Let \(C^{n} (\lambda )\) be the average amount of \(C_{t}^{n} (\lambda )\) and let \(C^{n + 1} (\lambda )\) be the average of (n + 1) consecutive observations. The sample entropy, SE, is then defined as follows:

$${\text{SE}}\left( {T,n,\lambda } \right) = - \ln \left[ {\frac{{C^{n + 1} \left( \lambda \right)}}{{C^{n} \left( \lambda \right)}}} \right] = - \ln \left[ {\frac{{\left( {T - n} \right)\sum\limits_{t = 1}^{T - n - 1} {C_{t}^{n + 1} \left( \lambda \right)} }}{{\left( {T - n - 1} \right)\sum\limits_{t = 1}^{T - n} {C_{t}^{n} \left( \lambda \right)} }}} \right].$$

The parameter n refers to the length of repeated mode in the series and the tolerance parameter \(\lambda\) sets the limitation condition of repeated mode.

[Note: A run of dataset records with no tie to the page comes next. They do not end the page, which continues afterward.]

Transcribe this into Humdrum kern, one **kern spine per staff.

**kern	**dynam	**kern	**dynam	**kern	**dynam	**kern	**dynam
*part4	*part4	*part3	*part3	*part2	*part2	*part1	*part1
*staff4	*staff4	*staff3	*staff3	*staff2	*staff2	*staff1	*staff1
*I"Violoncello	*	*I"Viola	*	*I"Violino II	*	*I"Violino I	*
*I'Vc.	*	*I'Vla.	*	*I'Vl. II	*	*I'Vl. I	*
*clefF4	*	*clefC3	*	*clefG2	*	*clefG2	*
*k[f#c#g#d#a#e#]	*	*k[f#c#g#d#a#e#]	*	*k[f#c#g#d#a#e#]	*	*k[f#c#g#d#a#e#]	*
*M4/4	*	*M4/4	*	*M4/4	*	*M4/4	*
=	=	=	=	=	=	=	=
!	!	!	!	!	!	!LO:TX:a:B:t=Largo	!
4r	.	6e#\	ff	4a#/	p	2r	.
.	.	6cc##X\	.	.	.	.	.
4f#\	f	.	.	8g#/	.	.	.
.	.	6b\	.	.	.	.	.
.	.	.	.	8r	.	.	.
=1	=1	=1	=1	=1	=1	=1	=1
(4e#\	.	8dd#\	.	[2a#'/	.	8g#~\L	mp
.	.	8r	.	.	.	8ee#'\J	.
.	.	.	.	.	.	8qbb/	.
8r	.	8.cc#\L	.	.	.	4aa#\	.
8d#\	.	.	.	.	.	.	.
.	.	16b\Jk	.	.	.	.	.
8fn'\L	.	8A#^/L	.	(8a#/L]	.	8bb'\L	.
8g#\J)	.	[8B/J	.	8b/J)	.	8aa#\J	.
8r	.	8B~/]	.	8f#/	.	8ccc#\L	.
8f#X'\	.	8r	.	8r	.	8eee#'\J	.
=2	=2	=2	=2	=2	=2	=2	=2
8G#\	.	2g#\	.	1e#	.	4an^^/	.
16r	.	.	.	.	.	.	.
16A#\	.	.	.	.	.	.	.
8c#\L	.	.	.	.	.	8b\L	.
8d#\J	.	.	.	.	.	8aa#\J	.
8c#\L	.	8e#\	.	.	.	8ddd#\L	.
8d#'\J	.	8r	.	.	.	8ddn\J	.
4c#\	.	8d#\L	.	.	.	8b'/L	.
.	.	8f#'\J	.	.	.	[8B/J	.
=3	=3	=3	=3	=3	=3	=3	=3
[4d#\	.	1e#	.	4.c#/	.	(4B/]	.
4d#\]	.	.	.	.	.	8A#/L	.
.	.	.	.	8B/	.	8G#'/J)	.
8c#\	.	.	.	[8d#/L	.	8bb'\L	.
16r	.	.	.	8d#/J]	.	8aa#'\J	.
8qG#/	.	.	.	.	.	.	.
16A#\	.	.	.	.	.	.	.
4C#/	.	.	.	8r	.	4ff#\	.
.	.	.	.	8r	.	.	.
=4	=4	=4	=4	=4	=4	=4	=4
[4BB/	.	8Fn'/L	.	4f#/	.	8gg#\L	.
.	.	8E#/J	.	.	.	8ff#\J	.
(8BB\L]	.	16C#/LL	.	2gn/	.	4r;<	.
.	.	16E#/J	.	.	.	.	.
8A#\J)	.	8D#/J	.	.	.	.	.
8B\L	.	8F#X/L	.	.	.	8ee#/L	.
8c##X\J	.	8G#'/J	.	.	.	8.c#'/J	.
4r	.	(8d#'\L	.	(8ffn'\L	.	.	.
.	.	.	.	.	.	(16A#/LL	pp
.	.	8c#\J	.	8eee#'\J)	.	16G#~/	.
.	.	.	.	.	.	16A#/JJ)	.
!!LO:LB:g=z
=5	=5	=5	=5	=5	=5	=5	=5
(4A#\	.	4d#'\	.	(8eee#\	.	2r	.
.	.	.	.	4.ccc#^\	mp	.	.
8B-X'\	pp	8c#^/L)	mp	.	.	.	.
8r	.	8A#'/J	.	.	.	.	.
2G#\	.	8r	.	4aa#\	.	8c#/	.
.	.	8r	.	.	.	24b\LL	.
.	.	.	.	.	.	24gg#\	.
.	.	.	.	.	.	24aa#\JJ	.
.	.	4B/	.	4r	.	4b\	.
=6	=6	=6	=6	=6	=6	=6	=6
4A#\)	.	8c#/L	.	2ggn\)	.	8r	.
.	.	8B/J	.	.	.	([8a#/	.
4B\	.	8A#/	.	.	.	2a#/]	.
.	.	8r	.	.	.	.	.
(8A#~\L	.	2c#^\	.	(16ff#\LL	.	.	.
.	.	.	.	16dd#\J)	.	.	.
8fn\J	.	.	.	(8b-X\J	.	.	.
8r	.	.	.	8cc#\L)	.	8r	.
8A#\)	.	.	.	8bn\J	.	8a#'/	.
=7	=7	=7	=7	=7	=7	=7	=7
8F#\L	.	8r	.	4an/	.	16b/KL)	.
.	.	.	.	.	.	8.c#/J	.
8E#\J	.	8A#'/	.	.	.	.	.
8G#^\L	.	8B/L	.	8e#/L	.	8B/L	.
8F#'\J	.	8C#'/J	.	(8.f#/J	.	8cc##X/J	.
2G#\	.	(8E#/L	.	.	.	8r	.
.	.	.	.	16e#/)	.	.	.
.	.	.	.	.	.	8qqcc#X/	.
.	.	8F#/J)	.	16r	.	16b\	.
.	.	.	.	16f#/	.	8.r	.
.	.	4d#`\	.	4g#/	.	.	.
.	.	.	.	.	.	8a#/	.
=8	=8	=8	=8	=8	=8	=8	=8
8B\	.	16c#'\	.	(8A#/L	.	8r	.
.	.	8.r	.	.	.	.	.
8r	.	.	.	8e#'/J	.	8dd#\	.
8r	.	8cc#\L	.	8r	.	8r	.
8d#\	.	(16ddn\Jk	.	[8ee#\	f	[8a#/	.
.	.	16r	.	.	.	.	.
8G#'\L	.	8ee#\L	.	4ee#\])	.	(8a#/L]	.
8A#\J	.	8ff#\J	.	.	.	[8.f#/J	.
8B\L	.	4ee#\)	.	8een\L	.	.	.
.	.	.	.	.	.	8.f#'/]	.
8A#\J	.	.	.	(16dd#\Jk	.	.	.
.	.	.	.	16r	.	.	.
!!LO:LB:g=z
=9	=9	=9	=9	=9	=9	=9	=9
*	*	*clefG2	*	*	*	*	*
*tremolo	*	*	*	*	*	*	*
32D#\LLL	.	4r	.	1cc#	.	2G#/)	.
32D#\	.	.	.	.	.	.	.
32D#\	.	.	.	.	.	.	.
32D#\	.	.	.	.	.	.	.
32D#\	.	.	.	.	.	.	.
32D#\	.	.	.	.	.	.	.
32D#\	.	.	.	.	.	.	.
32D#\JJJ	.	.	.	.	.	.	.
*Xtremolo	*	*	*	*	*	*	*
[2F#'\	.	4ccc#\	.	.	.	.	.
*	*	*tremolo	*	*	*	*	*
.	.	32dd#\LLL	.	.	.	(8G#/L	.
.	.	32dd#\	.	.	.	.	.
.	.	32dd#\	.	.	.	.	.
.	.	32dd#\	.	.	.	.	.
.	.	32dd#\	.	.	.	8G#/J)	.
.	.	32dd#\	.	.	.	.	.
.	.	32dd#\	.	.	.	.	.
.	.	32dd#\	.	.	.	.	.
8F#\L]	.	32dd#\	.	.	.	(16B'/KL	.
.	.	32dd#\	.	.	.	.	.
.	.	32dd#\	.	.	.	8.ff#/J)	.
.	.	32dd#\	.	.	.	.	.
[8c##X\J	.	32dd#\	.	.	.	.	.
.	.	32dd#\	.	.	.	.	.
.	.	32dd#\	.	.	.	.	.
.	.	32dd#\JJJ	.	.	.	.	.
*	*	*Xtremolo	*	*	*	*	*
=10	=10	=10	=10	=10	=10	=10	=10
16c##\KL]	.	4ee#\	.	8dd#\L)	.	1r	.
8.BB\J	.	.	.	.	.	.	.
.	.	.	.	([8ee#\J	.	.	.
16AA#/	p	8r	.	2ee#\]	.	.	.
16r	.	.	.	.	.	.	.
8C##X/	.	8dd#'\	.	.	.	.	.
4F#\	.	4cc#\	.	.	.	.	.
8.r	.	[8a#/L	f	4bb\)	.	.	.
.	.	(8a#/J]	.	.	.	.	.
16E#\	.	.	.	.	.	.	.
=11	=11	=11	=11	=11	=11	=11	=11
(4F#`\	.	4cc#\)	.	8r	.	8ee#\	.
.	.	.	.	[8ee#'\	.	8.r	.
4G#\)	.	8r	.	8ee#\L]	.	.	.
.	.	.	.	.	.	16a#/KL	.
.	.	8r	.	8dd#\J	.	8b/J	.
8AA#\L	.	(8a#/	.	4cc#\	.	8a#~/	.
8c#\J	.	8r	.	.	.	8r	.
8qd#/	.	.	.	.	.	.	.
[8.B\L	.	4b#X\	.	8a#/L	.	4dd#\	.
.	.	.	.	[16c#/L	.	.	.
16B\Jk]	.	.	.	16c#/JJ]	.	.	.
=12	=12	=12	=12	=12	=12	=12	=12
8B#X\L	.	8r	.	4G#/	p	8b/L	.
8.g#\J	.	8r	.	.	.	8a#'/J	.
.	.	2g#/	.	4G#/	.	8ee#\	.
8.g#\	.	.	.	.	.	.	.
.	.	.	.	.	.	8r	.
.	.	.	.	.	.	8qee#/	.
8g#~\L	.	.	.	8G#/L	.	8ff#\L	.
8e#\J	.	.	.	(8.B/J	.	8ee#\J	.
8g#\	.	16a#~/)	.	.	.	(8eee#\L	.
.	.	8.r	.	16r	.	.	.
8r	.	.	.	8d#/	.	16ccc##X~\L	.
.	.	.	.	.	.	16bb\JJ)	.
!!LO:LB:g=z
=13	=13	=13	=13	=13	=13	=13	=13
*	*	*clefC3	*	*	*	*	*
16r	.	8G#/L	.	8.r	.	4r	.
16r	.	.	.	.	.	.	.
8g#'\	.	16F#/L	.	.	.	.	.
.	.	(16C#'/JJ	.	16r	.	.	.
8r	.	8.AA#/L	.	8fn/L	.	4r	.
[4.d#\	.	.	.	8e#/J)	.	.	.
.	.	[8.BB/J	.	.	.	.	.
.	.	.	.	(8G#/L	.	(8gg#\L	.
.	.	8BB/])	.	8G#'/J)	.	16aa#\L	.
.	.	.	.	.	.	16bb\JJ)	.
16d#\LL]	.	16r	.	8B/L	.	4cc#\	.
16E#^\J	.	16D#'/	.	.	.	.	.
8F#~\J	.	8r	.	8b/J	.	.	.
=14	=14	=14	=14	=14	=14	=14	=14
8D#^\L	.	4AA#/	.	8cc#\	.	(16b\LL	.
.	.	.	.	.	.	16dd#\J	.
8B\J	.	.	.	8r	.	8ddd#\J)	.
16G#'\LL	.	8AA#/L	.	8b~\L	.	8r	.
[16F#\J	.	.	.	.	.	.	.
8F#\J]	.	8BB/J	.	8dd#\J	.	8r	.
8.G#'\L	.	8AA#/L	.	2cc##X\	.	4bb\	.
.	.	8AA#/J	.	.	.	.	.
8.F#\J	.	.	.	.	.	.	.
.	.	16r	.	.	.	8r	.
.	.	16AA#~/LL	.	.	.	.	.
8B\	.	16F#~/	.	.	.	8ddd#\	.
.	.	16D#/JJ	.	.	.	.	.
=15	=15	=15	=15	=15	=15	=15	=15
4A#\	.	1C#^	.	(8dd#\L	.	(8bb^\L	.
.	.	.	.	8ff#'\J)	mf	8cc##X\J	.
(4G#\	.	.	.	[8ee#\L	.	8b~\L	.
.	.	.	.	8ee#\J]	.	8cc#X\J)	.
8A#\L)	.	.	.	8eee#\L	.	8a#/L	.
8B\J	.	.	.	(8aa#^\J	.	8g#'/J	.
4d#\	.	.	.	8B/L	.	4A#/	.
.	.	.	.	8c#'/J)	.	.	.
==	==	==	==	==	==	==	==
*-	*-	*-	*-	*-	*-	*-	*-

The last column of Table 2 shows the estimated values of sample entropy for each country data. The computations were performed in R. It is shown that the higher is the complexity measure, the larger is the gap in root mean square error between the two methods. In addition, our findings point to a poor prediction performance when the data exhibit high randomness and abrupt changes in the daily infections. Therefore, we can determine two clusters of countries for the group of six Arabian Gulf countries. The first cluster which is characterized by more complex data includes Bahrain, Oman and Qatar and for which LSTM neural network was unable to provide accurate infection predictions. The second cluster includes Saudi Arabia, UAE, and perhaps to a lesser degree Kuwait. These countries have fewer high fluctuations in their daily cases data and for which the results show the forecasting performance of deep learning LSTM model and state space model were fairly close. We recognize the limitation of our approach and we can state that further complexity analysis, for instance including a multi-scale entropy approach, could perhaps provide more evidence on the relationship between the difference in forecast performance and data irregularity. We confine our study to sample entropy analysis, and for future research directions more comprehensive complexity analysis of public health surveillance may be considered to further investigate the issue of data irregularity and model forecast accuracy.

Conclusion

The coronavirus pandemic has had a notable negative effect on humankind and has claimed the lives of many people. Numerous research papers and studies have emerged recently in an effort to assess the economic and social impacts of this deadly disease and to predict accurately its future course to implement health policies and protocols accordingly. However, statistical methods may differ significantly in their forecasting performance due to the high fluctuations of daily infection records. Thus, it is crucial to identify which methods are more accurate than others. This paper makes a contribution by conducting a statistical analysis to evaluate the prediction performance for two of these methods with COVID-19 data from the Arabian Gulf countries. The first method is based on a local level state space model assuming Gaussian probability distribution. The second is a deep learning method and is based on long short-term memory neural networking. For each model, short-term infection forecasts are determined and root mean square errors are computed. The results show that state space models produce smaller root mean square errors and, thus, outperform the long short-term memory networks. One explanation is the inability of LSTM to predict accurately in the presence of highly complex health  surveillance data.